Alors que 805 millions de personnes souffrent aujourd’hui de la faim, les changements climatiques constituent un fardeau supplémentaire pour la sécurité alimentaire et nutritionnelle et l’accès à l’alimentation des plus pauvres, et mettent à mal les efforts actuels déployés dans la lutte contre la faim. Le GIEC estime que les rendements des principales cultures vivrières (blé, maïs, …) vont baisser de 2 % chaque décennie du fait des changements climatiques. Pourtant, ce risque reste très peu discuté dans le cadre des négociations internationales sur les changements climatiques.
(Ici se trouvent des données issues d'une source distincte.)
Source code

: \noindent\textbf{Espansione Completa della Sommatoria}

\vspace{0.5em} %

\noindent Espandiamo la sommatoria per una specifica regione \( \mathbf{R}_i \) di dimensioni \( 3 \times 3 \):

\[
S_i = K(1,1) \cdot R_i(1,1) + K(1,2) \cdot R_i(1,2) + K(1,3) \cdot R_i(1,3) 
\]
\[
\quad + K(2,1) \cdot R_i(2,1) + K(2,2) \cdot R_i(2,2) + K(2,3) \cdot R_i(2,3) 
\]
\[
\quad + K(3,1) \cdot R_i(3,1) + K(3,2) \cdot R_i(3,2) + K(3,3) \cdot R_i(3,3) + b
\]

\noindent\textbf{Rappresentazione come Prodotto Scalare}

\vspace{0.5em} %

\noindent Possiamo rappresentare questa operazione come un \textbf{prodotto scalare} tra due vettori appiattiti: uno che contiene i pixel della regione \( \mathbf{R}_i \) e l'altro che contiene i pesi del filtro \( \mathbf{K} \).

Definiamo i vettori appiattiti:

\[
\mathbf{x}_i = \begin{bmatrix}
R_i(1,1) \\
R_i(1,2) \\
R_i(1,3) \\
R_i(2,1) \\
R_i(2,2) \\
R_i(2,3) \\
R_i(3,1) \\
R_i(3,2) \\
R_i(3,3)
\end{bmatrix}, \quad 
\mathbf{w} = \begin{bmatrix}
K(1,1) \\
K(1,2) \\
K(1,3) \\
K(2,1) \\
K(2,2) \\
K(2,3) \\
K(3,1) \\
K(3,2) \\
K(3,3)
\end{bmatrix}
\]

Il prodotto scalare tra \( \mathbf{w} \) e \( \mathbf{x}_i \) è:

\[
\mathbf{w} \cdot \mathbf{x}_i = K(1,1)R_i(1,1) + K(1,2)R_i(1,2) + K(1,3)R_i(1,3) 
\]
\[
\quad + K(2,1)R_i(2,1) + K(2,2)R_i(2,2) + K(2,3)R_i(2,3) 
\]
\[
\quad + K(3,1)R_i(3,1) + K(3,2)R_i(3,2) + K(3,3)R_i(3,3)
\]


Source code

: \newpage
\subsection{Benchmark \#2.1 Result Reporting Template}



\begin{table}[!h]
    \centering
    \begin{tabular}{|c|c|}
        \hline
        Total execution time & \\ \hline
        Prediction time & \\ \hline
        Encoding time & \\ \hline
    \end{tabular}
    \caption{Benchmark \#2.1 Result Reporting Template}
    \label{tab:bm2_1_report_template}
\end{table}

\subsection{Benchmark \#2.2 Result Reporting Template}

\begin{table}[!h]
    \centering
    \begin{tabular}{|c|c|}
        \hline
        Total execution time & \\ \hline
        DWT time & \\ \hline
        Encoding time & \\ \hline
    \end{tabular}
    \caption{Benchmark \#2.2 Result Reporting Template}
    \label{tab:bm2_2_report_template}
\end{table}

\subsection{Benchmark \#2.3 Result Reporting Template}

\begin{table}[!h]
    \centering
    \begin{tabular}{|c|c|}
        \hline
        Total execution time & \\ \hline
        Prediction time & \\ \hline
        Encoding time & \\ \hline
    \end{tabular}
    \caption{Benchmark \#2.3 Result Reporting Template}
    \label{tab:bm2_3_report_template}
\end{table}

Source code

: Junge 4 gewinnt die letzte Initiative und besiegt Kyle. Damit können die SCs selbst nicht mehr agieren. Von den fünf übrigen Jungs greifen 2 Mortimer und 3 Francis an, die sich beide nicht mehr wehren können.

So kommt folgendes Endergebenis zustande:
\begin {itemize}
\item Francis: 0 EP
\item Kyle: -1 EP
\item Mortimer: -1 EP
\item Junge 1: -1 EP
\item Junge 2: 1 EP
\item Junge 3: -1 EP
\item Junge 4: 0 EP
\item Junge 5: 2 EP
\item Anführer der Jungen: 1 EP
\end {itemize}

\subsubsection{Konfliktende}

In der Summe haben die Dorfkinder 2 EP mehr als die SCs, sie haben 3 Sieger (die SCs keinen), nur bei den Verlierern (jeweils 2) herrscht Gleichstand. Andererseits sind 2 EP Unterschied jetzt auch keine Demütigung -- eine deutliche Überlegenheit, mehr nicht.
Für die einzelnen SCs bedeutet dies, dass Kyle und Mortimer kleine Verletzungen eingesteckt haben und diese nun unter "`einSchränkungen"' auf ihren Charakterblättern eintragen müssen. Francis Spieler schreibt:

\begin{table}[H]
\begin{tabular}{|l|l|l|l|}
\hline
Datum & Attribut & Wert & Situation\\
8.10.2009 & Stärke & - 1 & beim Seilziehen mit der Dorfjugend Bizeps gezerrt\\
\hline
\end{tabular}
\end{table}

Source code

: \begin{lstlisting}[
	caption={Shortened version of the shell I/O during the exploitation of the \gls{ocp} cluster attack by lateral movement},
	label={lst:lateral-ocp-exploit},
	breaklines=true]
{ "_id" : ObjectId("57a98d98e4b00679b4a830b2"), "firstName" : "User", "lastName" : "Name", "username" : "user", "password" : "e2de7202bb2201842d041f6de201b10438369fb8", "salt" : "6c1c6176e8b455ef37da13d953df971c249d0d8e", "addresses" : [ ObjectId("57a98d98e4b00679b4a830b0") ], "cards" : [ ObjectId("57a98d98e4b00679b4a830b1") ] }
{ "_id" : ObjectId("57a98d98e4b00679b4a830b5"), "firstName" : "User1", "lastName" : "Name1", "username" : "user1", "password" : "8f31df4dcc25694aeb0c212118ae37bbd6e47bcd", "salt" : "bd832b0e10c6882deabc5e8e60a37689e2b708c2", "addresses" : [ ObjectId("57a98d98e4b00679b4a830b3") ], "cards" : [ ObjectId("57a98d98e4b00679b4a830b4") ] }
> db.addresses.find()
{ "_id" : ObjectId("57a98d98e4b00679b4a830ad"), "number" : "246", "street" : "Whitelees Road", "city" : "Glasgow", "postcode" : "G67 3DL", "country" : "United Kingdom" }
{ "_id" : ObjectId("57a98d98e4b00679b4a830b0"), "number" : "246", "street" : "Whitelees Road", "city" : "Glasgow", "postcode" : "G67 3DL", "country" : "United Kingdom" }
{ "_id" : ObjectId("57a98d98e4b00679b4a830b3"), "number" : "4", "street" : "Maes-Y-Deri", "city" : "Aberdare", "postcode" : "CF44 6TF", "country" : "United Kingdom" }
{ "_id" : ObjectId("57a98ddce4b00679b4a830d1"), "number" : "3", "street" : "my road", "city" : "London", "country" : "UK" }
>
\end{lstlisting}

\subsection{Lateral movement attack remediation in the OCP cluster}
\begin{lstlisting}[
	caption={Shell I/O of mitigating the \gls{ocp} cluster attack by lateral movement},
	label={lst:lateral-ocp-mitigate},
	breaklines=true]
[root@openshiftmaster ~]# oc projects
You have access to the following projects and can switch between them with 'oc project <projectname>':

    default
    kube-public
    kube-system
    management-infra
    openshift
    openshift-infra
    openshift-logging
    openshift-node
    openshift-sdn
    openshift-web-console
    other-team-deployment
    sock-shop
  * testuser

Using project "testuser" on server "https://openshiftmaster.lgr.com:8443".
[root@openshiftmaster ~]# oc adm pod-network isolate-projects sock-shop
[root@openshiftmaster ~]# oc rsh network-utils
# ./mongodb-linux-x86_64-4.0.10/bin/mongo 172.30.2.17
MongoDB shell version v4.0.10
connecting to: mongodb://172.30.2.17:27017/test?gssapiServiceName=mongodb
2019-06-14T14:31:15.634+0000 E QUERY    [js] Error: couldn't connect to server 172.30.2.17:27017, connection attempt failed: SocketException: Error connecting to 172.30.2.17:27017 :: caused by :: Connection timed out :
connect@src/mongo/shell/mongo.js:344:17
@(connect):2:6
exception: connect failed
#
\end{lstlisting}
Il est urgent que la communauté internationale se saisisse de cette question et prenne des mesures fortes pour y répondre.

NOUS APPELONS LES ETATS PARTIES DE LA CONVENTION-CADRE DES NATIONS UNIES SUR LES CHANGEMENTS CLIMATIQUES A :

  • Garantir une cohérence entre l’action climatique et les objectifs de développement, de lutte contre la faim, les droits humains et l’égalité femmes-hommes, en s’assurant que les changements climatiques ne deviennent pas un alibi pour justifier de « fausses solutions » climat.
  • Reconnaître que les changements climatiques affectent le plus sévèrement les populations les plus pauvres qui en sont les moins responsables et dont les capacités d’adaptation sont faibles, notamment les femmes, les enfants, les paysan(ne)s, et les populations autochtones. En s’appuyant sur ce constat, il est nécessaire d’accroître les financements publics pour l’adaptation, principalement sous forme de dons, en les allouant de manière prioritaire aux pays et populations les plus touchés par l’insécurité alimentaire et nutritionnelle.
     
  • Faire de la lutte pour la sécurité alimentaire et nutritionnelle un objectif commun de l’ensemble des Parties de la CCNUCC en intégrant la « sécurité alimentaire et nutritionnelle » dans l’accord de Paris. (préambule, objectifs généraux, et chapitres sur l’adaptation et l’atténuation). Il est crucial que l’accord de Paris prenne en considération les impacts de toute politique climatique sur la sécurité alimentaire, notamment au regard des mesures d’atténuation concernant le secteur des terres.
  • S’engager à mettre en œuvre des plans d’action ambitieux de réduction des émissions de gaz à effet de serre, ainsi que des politiques d’investissement dans les énergies renouvelables, respectant le principe d’intégrité environnementale, la sécurité alimentaire et les droits des populations locales. L’effet combiné des engagements nationaux doit permettre de maintenir la température à la surface du globe en deçà de +1,5°C de réchauffement en 2100.